# Work instructions
[1] Please set down the passage on AI-powered search word for word, between "Earlier this year, Tencent" and "Baidu or Google.", inclusive.
[2] List every functionality that the passage on AI-powered search says will be integrated to enhance the user journey.

What distinguishes Cue: is its integration with various online services within the company’s ecosystem, like Naver Shopping and Naver Place, offering a seamless transition from information retrieval to application and use, and significantly enhancing the search engine’s performance. Integrating search, shopping, reservation, and payment functionalities will further enhance the user journey, eradicating disjointed interactions across various platforms.
That said, dedicated search engines like Baidu and Naver are no longer the only players in search. Depending on what they are looking for, more and more consumers today are turning directly to in-app search or social-media platforms for more-relevant results. It’s therefore unsurprising that the ecommerce giant Alibaba and its social media counterpart Tencent are also leveraging generative AI to level up search in their apps and ecosystems.
Alibaba unveiled Tongyi Qianwen (通义千问), its flagship large language model (LLM), in October 2023. Integrated with its retail business, Taobao, this LLM has been used to create Taobao Ask, a service to enable users to obtain more-accurate product recommendations and search results on Taobao. Taobao Ask can answer questions via text, images, video, audio, and other content, which may help ensure users receive the most-relevant product recommendations.
Earlier this year, Tencent launched its own belated entry into the now highly competitive AI field. Its assistant app, Yuanbao, which is built on Hunyuan, its own LLM technology, can be used to analyse and summarise content, provide questions and answers, and generate text and images. Its biggest competitive advantage is its direct access to content within the app ecosystem on WeChat, Tencent’s super app, which has nearly 1.4 billion monthly active users. For instance, Yuanbao’s search results can pull from Official Accounts, the WeChat publishing platform where verified brands and creators post articles and information, which is not accessible to external search engines like Baidu or Google.

(Pose estimation data)

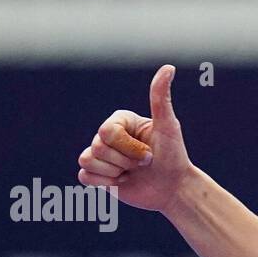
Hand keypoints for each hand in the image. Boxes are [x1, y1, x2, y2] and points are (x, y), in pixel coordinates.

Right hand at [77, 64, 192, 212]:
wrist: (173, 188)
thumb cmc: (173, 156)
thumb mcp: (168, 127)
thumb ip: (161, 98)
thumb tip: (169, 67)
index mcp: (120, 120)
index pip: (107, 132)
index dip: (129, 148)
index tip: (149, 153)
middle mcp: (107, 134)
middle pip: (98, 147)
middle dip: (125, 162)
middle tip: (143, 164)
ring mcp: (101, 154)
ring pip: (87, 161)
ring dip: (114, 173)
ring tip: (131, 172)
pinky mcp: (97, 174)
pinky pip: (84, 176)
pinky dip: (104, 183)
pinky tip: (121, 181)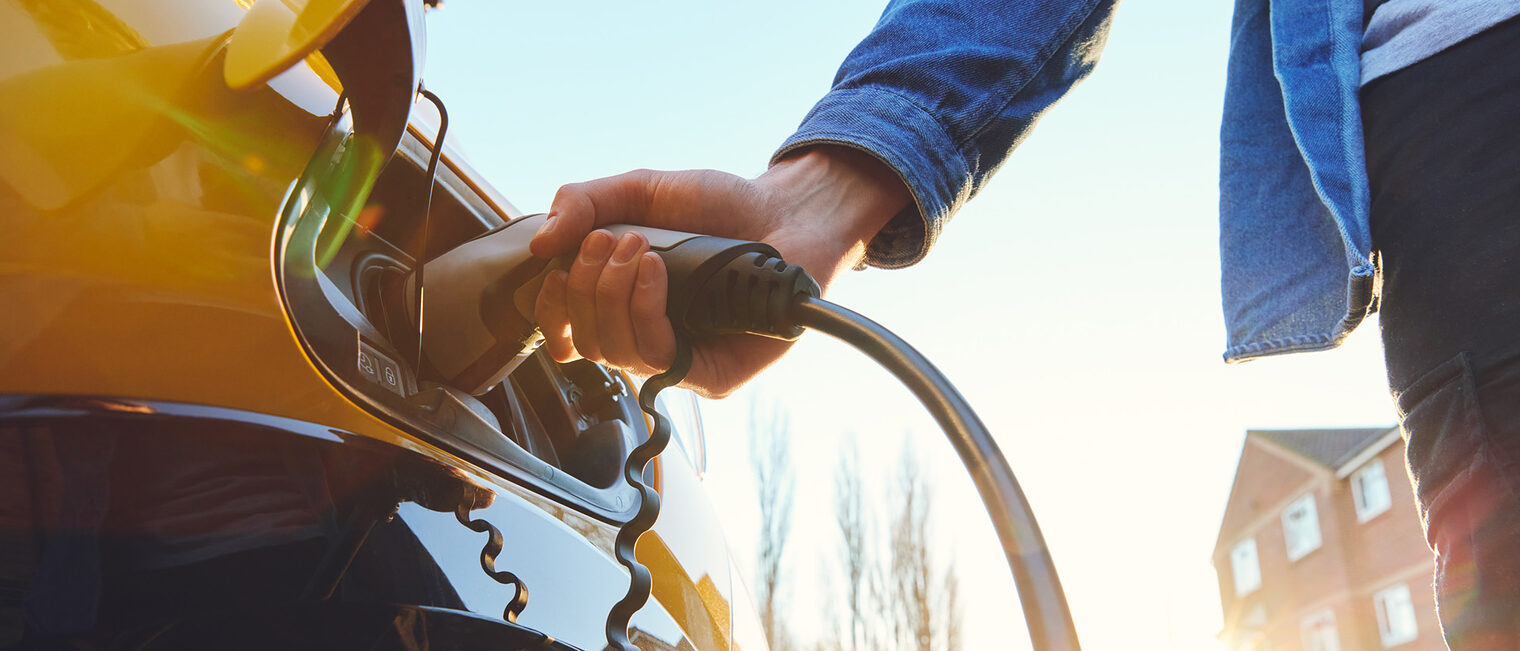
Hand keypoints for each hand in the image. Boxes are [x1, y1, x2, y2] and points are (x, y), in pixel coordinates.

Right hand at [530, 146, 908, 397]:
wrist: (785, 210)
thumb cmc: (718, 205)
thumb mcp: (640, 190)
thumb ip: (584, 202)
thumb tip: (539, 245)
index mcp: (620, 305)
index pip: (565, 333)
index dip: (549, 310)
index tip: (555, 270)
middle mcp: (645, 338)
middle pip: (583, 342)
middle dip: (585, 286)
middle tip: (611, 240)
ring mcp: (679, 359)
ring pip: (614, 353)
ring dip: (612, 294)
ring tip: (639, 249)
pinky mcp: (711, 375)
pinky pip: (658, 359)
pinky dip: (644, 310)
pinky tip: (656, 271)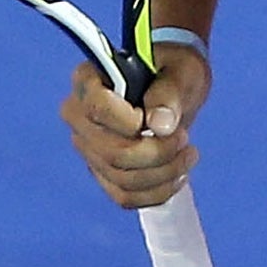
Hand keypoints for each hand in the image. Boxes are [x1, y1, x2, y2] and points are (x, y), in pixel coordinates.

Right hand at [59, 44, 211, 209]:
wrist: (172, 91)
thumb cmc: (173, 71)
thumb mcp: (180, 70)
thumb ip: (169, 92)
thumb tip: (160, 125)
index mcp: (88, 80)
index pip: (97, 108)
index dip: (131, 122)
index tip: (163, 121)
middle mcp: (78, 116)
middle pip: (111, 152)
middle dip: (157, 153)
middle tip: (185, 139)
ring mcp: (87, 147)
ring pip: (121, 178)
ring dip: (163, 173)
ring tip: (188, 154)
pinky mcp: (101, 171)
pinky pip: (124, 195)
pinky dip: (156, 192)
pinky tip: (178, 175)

# Your written answers
[1]
Earlier this year, Tencent launched its own belated entry into the now highly competitive AI field. Its assistant app, Yuanbao, which is built on Hunyuan, its own LLM technology, can be used to analyse and summarise content, provide questions and answers, and generate text and images. Its biggest competitive advantage is its direct access to content within the app ecosystem on WeChat, Tencent’s super app, which has nearly 1.4 billion monthly active users. For instance, Yuanbao’s search results can pull from Official Accounts, the WeChat publishing platform where verified brands and creators post articles and information, which is not accessible to external search engines like Baidu or Google.

[2] search, shopping, reservation, payment